Woman is struck in the ribs by a golf ball-sized ‘Meteorite’
Space rocks that hurtle towards Earth don’t usually survive the journey through our atmosphere – although a recent event adds to the list of rare exceptions.
A French woman has claimed she was hit in the ribs by a meteorite while enjoying a coffee with a friend in Schirmeck, in the country’s northeast.
The unnamed woman initially thought she had been struck by a small animal before seeing a piece of rock, which she took to a local geologist for identification.
A meteorite is a solid piece of debris from an space rock that originates in space and survives its passage through the atmosphere to reach the surface.
Such space rocks do occasionally hit Earth, such as the Winchcombe meteorite that crash landed on a family’s front drive in the Cotswolds in February 2021.
The woman and her friend were sitting on her patio when the recent incident happened around 4am on July 6, she told local newspaper Les Dernières Nouvelles d’Alsace.
‘I heard a big “poom” coming from the roof next to us,’ she said.
‘In the second that followed, I felt a shock on the ribs. I thought it was an animal, a bat.

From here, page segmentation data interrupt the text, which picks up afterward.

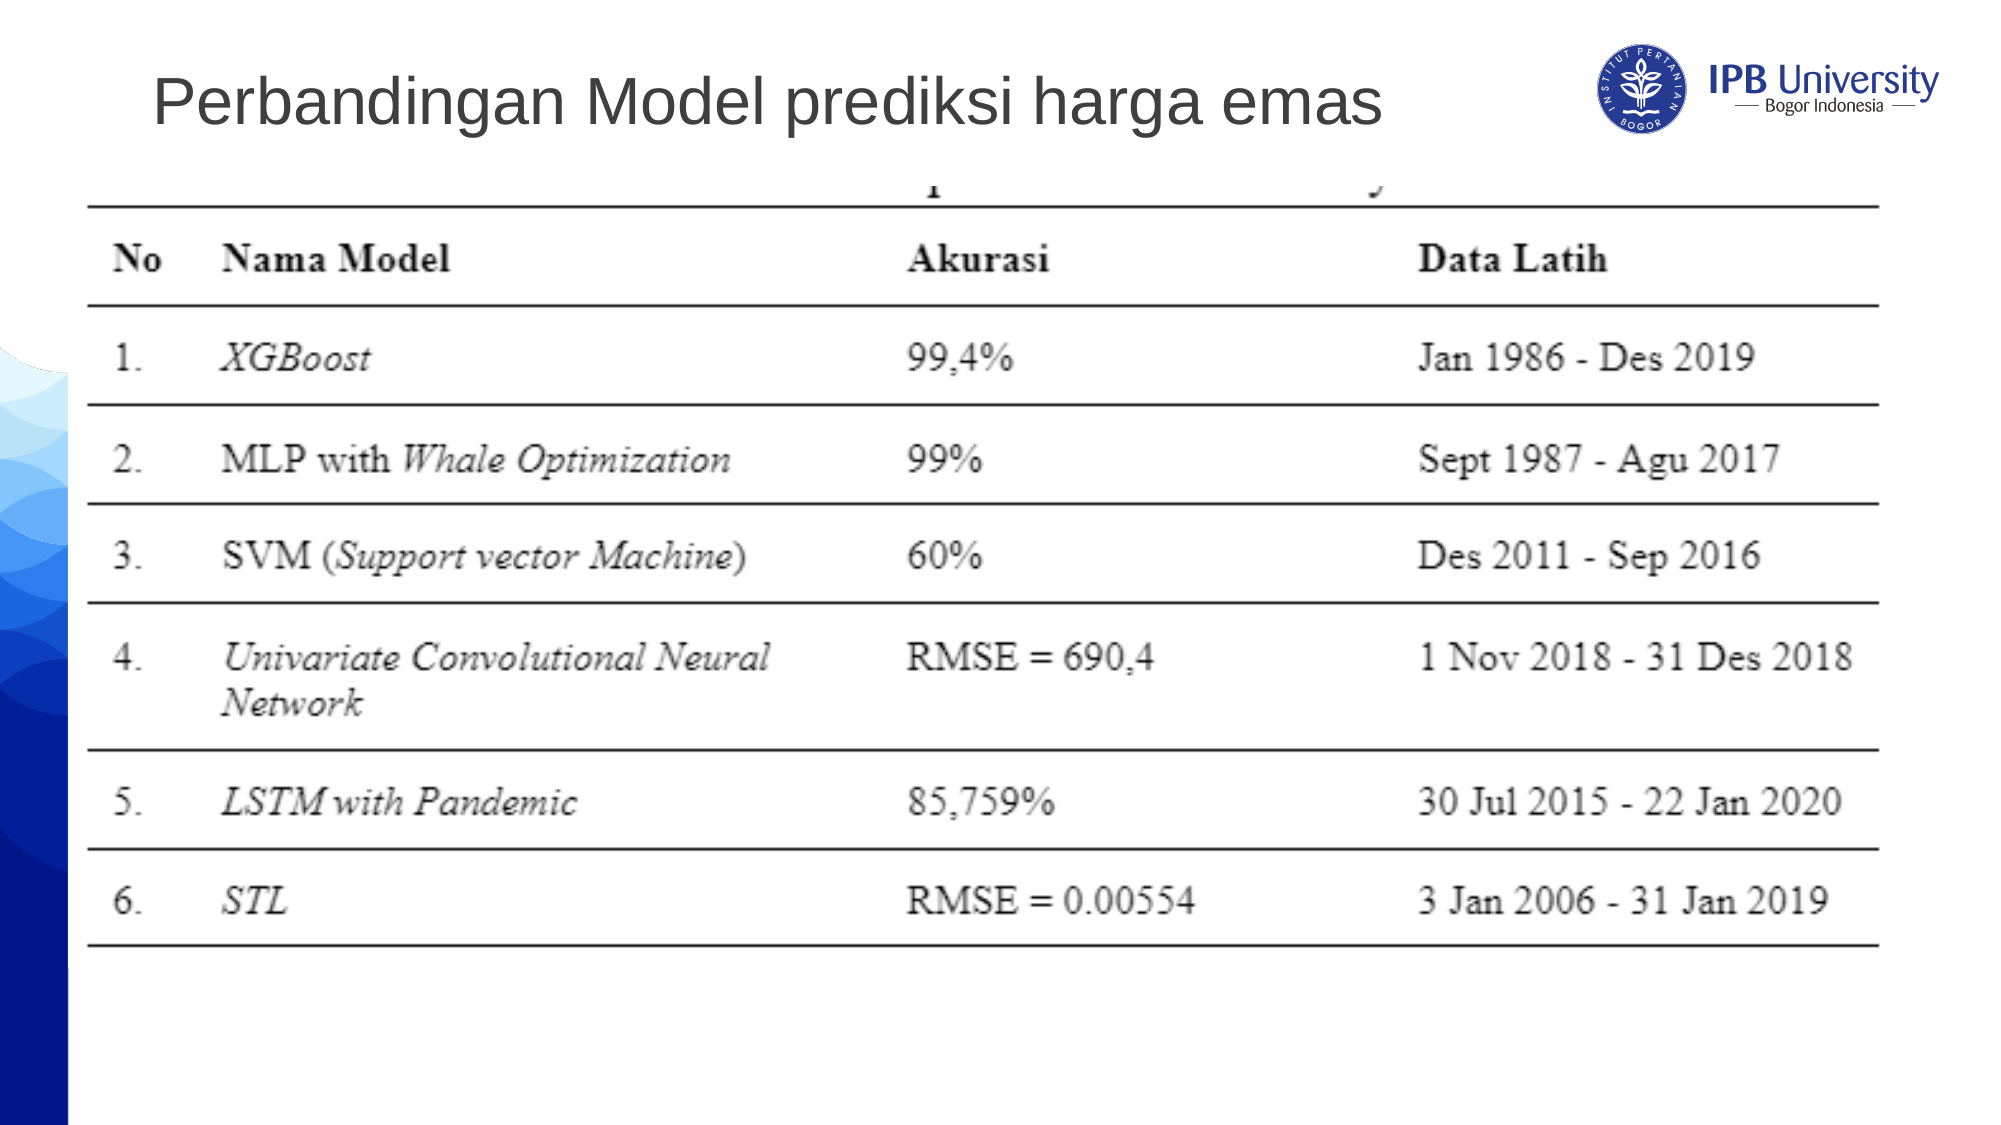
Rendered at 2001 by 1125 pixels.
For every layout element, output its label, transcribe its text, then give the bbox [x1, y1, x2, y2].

picture [1597, 44, 1939, 135]
title Perbandingan Model prediksi harga emas [137, 19, 1448, 182]
picture [0, 185, 1928, 1125]
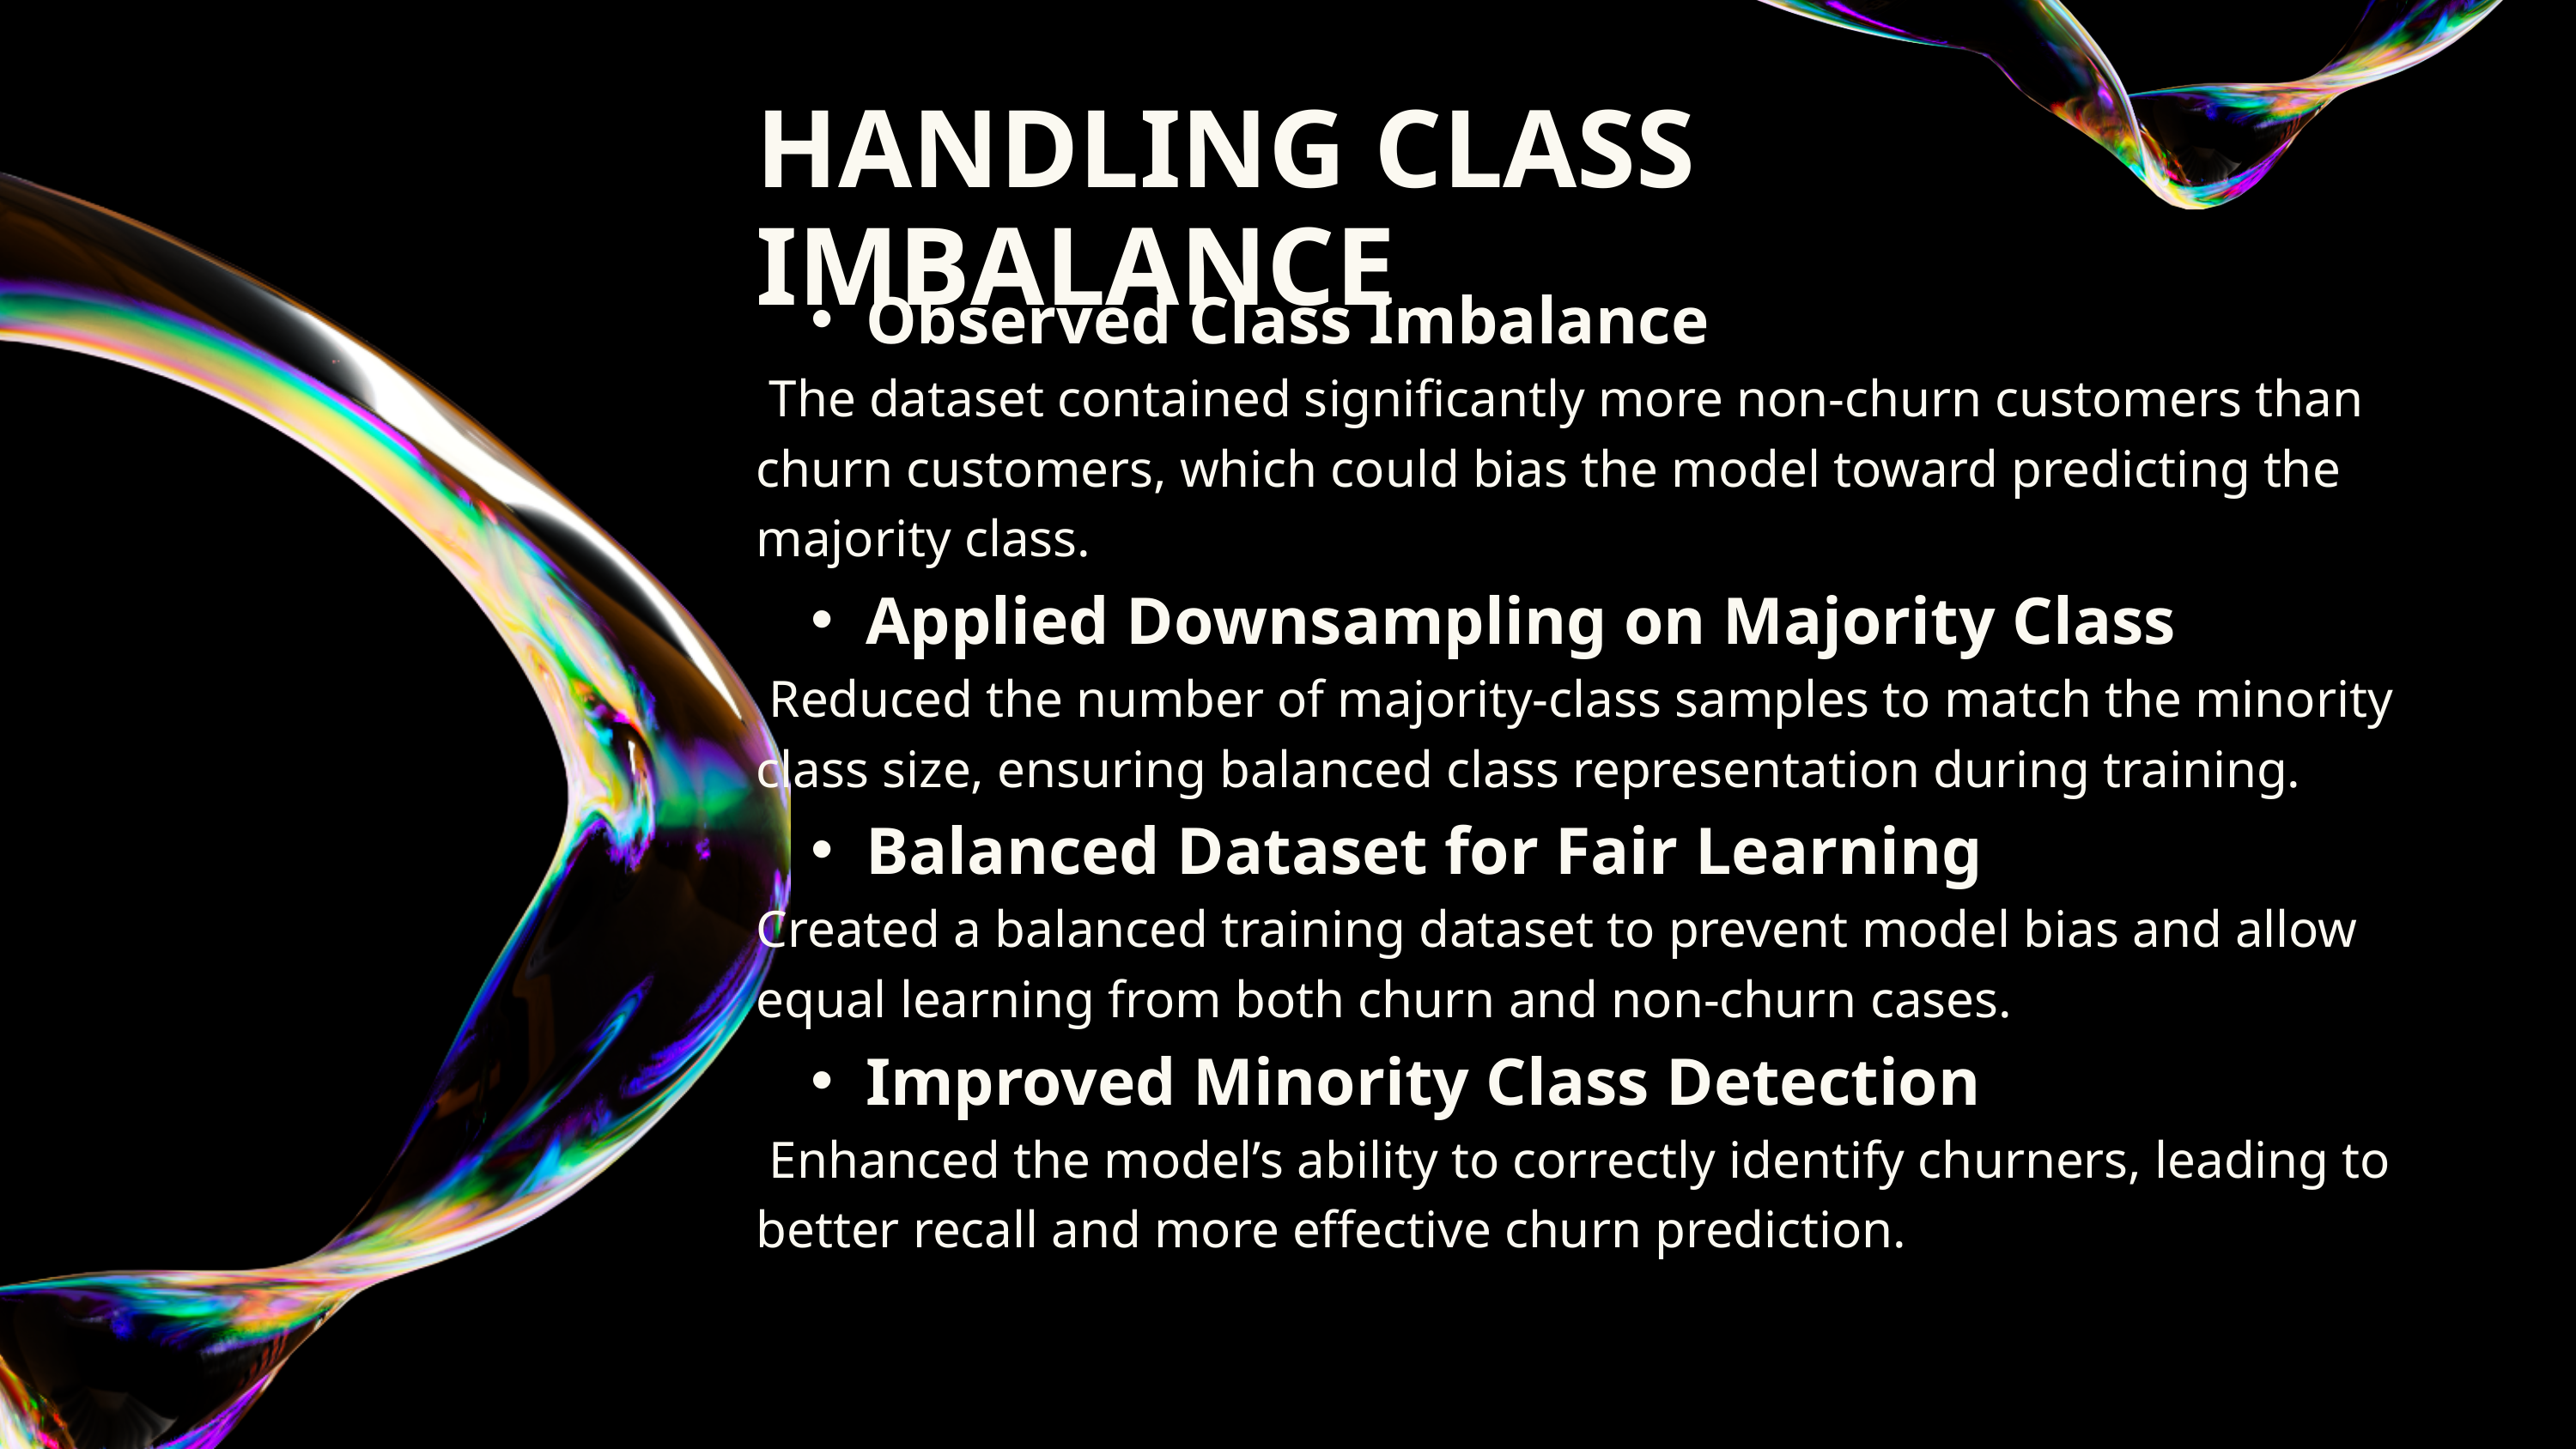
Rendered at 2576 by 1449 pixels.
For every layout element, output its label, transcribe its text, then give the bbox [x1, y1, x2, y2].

text_box [0, 92, 791, 1449]
text_box [1523, 0, 2576, 209]
text_box HANDLING CLASS IMBALANCE [756, 90, 2356, 266]
text_box Observed Class Imbalance The dataset contained significantly more non-churn customers than churn customers, which could bias the model toward predicting the majority class. Applied Downsampling on Majority Class Reduced the number of majority-class samples to match the minority class size, ensuring balanced class representation during training. Balanced Dataset for Fair Learning Created a balanced training dataset to prevent model bias and allow equal learning from both churn and non-churn cases. Improved Minority Class Detection Enhanced the model’s ability to correctly identify churners, leading to better recall and more effective churn prediction. [756, 266, 2459, 1328]
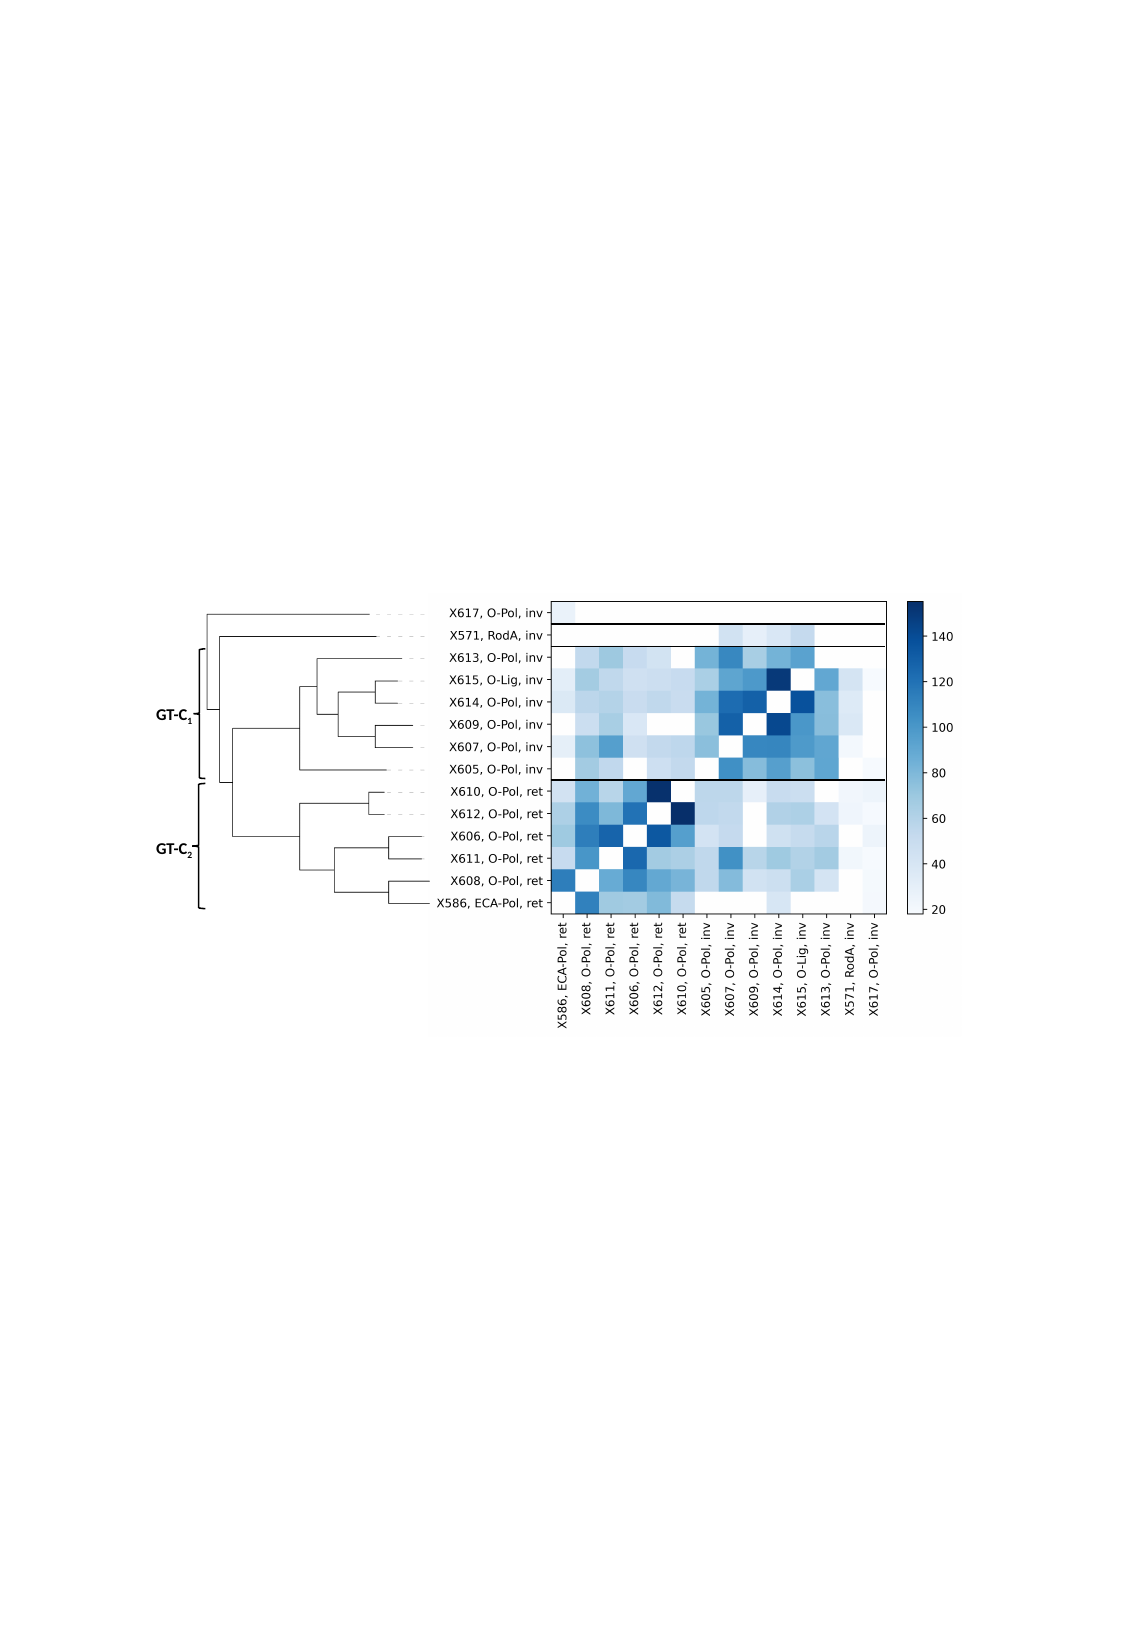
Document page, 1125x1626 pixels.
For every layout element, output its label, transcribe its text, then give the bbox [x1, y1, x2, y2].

text_box GT-C2 [141, 830, 195, 868]
picture [195, 590, 962, 1037]
text_box GT-C1 [141, 696, 195, 734]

‘We thought it was a piece of cement, the one we apply to the ridge tiles, but it didn’t have the colour.’
The rock – weighing around 50g, around the same size as a golf ball – left bruising over her ribs where it struck.
She took the rock to Dr Thierry Rebmann, a geologist at the University of Basel in Switzerland, who said it contained a mixture of iron and silicon, typical of meteorites.
While its chemical composition was not usual, the fact it landed on someone was the real surprise.
Around 70 per cent of Earth is made of water, so a space rock landing on land is rare – and on a person even rarer.
The odds of death by a space rock impact are only one in 250,000, according to one estimate.
‘Finding a meteor is already uncommon, but to be in direct contact and have it fall on you, that is astronomically rare,’ Dr Rebmann told France Bleu Alsace.
‘We haven’t seen that in decades in this region.’
It’s unclear where the rock is now, although Dr Rebmann suggested scientists should study it further to confirm its exact origin.
According to NASA, Earth is bombarded with more than 100 tons of dust and sand-sized particles every day, but most burn up before reaching the planet’s surface.
Meteorites the size of a golf ball hit Earth every few years, but the frequency of them impacting populated areas is even smaller.
They tend to be more easily spotted when they land in a desert, as they contrast with the stark landscape and are less likely to be covered in dirt or vegetation.
‘It’s very rare, in our temperate environments, to find them,’ Dr Rebmann said.
‘They merge with other elements. On the other hand, in a desert environment, we can find them more easily.’
This isn’t the first time a person has been hit by a space rock; in November 1954, Alabama woman Ann Hodges was hit by a grapefruit-sized meteorite.
It crashed through the roof of her home while she slept and hit her upper thigh and hand, but she survived the ordeal and only suffered bruising.
According to a 2020 study, the only recorded case of meteorite killing a human goes back more than 130 years.
The only person ever killed by a space rock was a man in modern-day Iraq back in 1888). Pictured is this meteorite’s likely trajectory
At the time, the study authors found evidence of a meteorite that killed one man and left another paralysed after it fell ‘like rain’ on the Iraqi village in Sulaymaniyah in August 1888.
The event was not uncovered until 2020 because documents describing it were written in an old Ottoman-Turkish language that is hard to translate.
The documents, written by local authorities and sent to the government, described how ‘a strong bright light was accompanied by smoke and travelled toward a village’.
The translation went on to say that meteorites fell for a period of about ten minutes ‘like rain’, killing one man and seriously injuring another.